→ **Extracted data**:
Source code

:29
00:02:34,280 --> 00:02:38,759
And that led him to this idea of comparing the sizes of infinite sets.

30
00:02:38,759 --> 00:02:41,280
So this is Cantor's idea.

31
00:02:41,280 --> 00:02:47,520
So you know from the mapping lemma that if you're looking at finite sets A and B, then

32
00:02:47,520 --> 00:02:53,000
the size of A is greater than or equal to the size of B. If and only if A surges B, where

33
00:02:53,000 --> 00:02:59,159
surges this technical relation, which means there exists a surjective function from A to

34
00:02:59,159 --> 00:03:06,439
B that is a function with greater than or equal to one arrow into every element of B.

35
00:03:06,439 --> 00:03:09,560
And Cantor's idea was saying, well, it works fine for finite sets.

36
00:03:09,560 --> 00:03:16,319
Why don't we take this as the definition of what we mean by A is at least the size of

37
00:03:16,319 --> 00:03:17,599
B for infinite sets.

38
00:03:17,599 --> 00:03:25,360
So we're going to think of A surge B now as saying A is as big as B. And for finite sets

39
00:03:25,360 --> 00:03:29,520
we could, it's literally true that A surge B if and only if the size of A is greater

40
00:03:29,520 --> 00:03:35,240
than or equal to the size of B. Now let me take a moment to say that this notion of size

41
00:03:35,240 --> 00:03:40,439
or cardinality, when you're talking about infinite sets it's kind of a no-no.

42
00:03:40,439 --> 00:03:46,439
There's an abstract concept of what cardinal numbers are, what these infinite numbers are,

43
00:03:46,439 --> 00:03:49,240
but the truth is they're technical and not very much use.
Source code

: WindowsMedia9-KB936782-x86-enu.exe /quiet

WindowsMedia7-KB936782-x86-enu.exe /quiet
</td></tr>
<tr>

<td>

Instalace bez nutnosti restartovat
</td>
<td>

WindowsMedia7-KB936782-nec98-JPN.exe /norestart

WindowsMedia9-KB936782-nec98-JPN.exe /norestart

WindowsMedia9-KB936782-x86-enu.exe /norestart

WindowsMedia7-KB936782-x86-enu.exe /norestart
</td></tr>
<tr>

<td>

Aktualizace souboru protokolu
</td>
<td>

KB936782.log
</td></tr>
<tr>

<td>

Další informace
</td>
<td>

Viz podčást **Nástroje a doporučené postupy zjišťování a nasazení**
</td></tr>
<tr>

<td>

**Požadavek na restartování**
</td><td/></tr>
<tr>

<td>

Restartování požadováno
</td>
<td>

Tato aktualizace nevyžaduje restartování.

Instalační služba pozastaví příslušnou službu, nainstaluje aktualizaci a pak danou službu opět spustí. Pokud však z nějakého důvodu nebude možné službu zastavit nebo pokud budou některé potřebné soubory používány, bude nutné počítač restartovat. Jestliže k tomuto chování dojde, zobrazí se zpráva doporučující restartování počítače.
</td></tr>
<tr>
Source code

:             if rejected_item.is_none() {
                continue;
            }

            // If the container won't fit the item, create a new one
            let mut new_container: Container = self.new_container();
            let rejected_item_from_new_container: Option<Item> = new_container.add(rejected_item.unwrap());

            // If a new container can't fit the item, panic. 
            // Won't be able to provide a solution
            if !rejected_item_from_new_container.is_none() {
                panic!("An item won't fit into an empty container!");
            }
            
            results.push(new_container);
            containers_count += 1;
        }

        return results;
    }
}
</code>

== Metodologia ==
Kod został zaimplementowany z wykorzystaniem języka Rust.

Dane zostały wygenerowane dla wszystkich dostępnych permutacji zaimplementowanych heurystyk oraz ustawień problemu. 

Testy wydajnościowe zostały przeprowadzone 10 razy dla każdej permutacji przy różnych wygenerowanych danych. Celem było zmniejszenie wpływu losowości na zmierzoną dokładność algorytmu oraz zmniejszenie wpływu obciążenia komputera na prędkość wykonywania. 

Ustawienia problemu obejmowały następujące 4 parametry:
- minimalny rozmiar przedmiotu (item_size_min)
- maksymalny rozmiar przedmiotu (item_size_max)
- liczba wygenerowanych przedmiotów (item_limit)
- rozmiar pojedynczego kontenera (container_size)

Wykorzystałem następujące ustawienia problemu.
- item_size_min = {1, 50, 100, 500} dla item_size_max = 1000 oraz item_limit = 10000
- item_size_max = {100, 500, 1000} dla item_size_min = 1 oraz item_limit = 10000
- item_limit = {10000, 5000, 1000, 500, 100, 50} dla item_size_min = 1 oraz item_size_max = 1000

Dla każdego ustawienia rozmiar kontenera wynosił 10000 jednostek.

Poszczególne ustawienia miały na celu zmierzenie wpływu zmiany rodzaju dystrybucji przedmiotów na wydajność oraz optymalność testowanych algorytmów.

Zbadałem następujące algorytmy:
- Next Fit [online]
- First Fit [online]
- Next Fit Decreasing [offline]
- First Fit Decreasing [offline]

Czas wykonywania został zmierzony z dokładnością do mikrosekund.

→ **Prompt**:
Go to the line with "the item, panic." in the entries above and repeat every line from there through the line with "- maksymalny rozmiar", exactly and with no other text.

→ **The answer**:
            // If a new container can't fit the item, panic. 
            // Won't be able to provide a solution
            if !rejected_item_from_new_container.is_none() {
                panic!("An item won't fit into an empty container!");
            }
            
            results.push(new_container);
            containers_count += 1;
        }

        return results;
    }
}
</code>

== Metodologia ==
Kod został zaimplementowany z wykorzystaniem języka Rust.

Dane zostały wygenerowane dla wszystkich dostępnych permutacji zaimplementowanych heurystyk oraz ustawień problemu. 

Testy wydajnościowe zostały przeprowadzone 10 razy dla każdej permutacji przy różnych wygenerowanych danych. Celem było zmniejszenie wpływu losowości na zmierzoną dokładność algorytmu oraz zmniejszenie wpływu obciążenia komputera na prędkość wykonywania. 

Ustawienia problemu obejmowały następujące 4 parametry:
- minimalny rozmiar przedmiotu (item_size_min)
- maksymalny rozmiar przedmiotu (item_size_max)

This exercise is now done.